A week ago I began a week of lecturing on “the vocation of scholar.” An unusual place, far from the universities and colleges represented at the conference which were from throughout the middle part of the U.S.— from Michigan and Ohio, Illinois and Indiana, Tennessee and Missouri, Wisconsin and North Dakota —professors and their families came to Cedar Campus, appropriately named so as a center for serious reflection on the work of the academy, but in a wonderfully grand setting on the Prentiss Bay of Lake Huron in Michigan’s upper peninsula.
The first address I called, “Seeing Seamlessly,” setting forth the theme for the week. I began with a reflection on my father, a good man who did good work as a plant pathologist working on the agricultural economy of California and the wider world— the former Soviet Union, China, Israel, Australia, and other places where his work took him over the years. Employed in an unusual role with both the University of California and the USDA, he gave the years of his life to his research, looking through microscopes and into the fields, trying to understand ways to make the growing of cotton more healthy and productive. Wearing our shirts and jeans, even our underwear, we are all living lives in the light of his work— and that of thousands of others too.

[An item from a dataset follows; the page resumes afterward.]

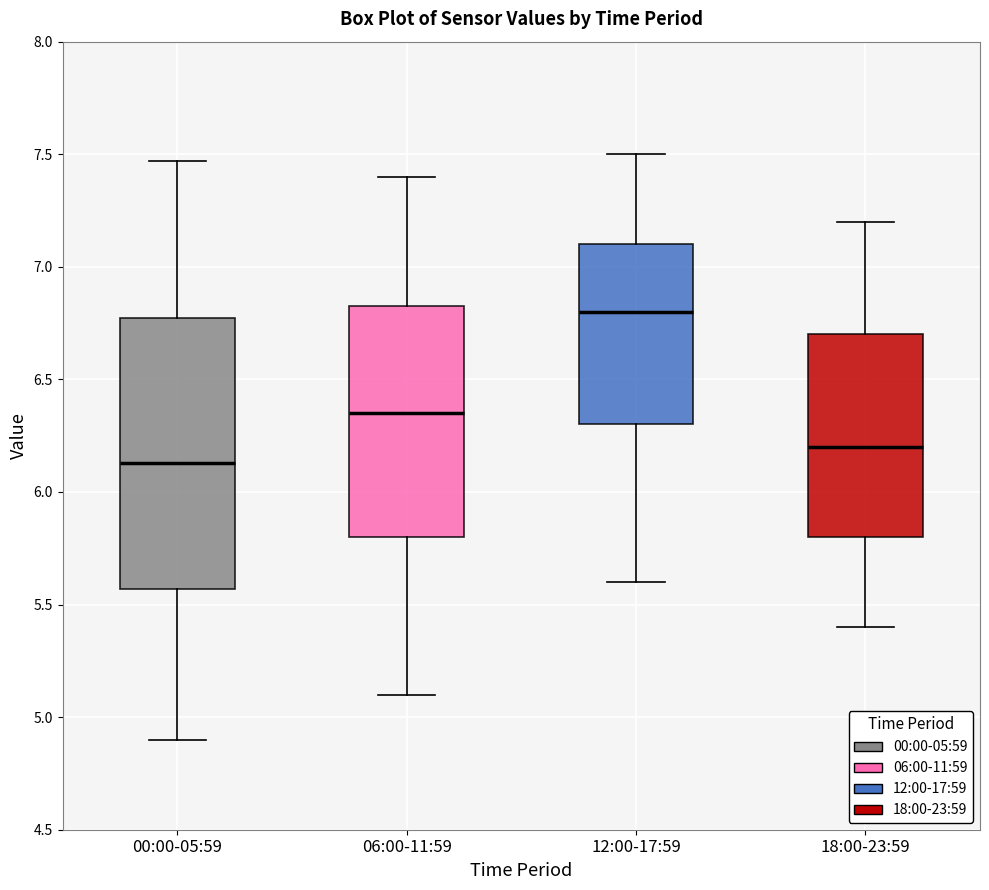

Reading left to right, read every box against the y-axis: the position of its median line, the range the box covers, and the ends of its whiskers. The values are not printed on the chart, so give them approximately, as read against the axis.

00:00-05:59: median 6.15, box 5.55 to 6.75, whiskers 4.90 to 7.45
06:00-11:59: median 6.35, box 5.80 to 6.85, whiskers 5.10 to 7.40
12:00-17:59: median 6.80, box 6.30 to 7.10, whiskers 5.60 to 7.50
18:00-23:59: median 6.20, box 5.80 to 6.70, whiskers 5.40 to 7.20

When I was an adolescent, about 14 years old, one evening we talked about why he wasn’t going to the laboratory that night. Without a hint of criticism of others, he simply said that his understanding of life called him to more than “getting ahead” by doing more research and writing. He wanted to be on the school board, an elder in his church, at work in the local prison, and a father to his sons— so he wouldn’t be back in the lab that night, or most other nights. But he told me that he prayed to see into the meaning of the questions that were at the core of his calling, and he would work hard all day long trying to make sense of what he saw.
He wanted to see seamlessly. Rather than assuming that his work had its own rules, that his research required assumptions that his faith would never understand, he explained to me that it was in and through his beliefs about God and the world that he entered into his work. His very viewing through the microscope was formed by his faith, seeing connections between what he believed about reality and the work of his life that made it “seamless.” He was clear that he wasn’t a better scientist because of his beliefs, or that he was smarter because of his faith, but instead that his deepest commitments shaped the way he understood the meaning of his science.
My father was not unique, in that sense. We are all that way, and in the lecture I went on to quote Gregory Jones from the Duke Divinity School, “When we describe, we do so as active agents whose intentions and moral character pervade our descriptions,” from his book, “Transformed Judgment: Towards a Trinitarian Account of the Moral Life,” and then Mark Schwehn, “Epistemologies have ethical implications. Way of knowing are not morally neutral, but morally directive,” in his “Exiles From Eden: Religion and the Academic Vocation in America.”
That was as true of my father, as it is of all of us, of course. We see out of our hearts, out of our deepest commitments, out of our loves and longings. In the most simple way, the viewer is always viewing.
Before the morning was over, I had stepped into the lives and work of Michael Polanyi, Lesslie Newbigin Mako Fujimura, N.T. Wright, Hans Hess, Alexander Schemann, and Simone Weil. Each in their different ways are people whose lives and learning and labor I honored, as each has helped me to see what “seeing seamlessly” means.
And without a blush, I offered the Hebrew prophet Zechariah too. In his looking into the meaning of his own day, speaking about the world that is and is to come, he wrote that someday “even the cooking pots will be called holy to the Lord.” This most ordinary of all household items, one that is integral to every home on the face of the earth— from the most high-end kitchen to the most humble fire —can be seen as sacramental, connecting heaven to earth, if we have eyes that see.
That was my father’s gift to me, looking over his shoulder and through his heart as I did. Every vocation at its truest is a call to see things as they really are, to understand the reality of the world that is really there. In science, in art, in economics, in education, in politics, in law, at home and at play, in our work and in our worship, from the most public of our responsibilities to the most personal of our relationships, we are called to the vocation of seeing seamlessly.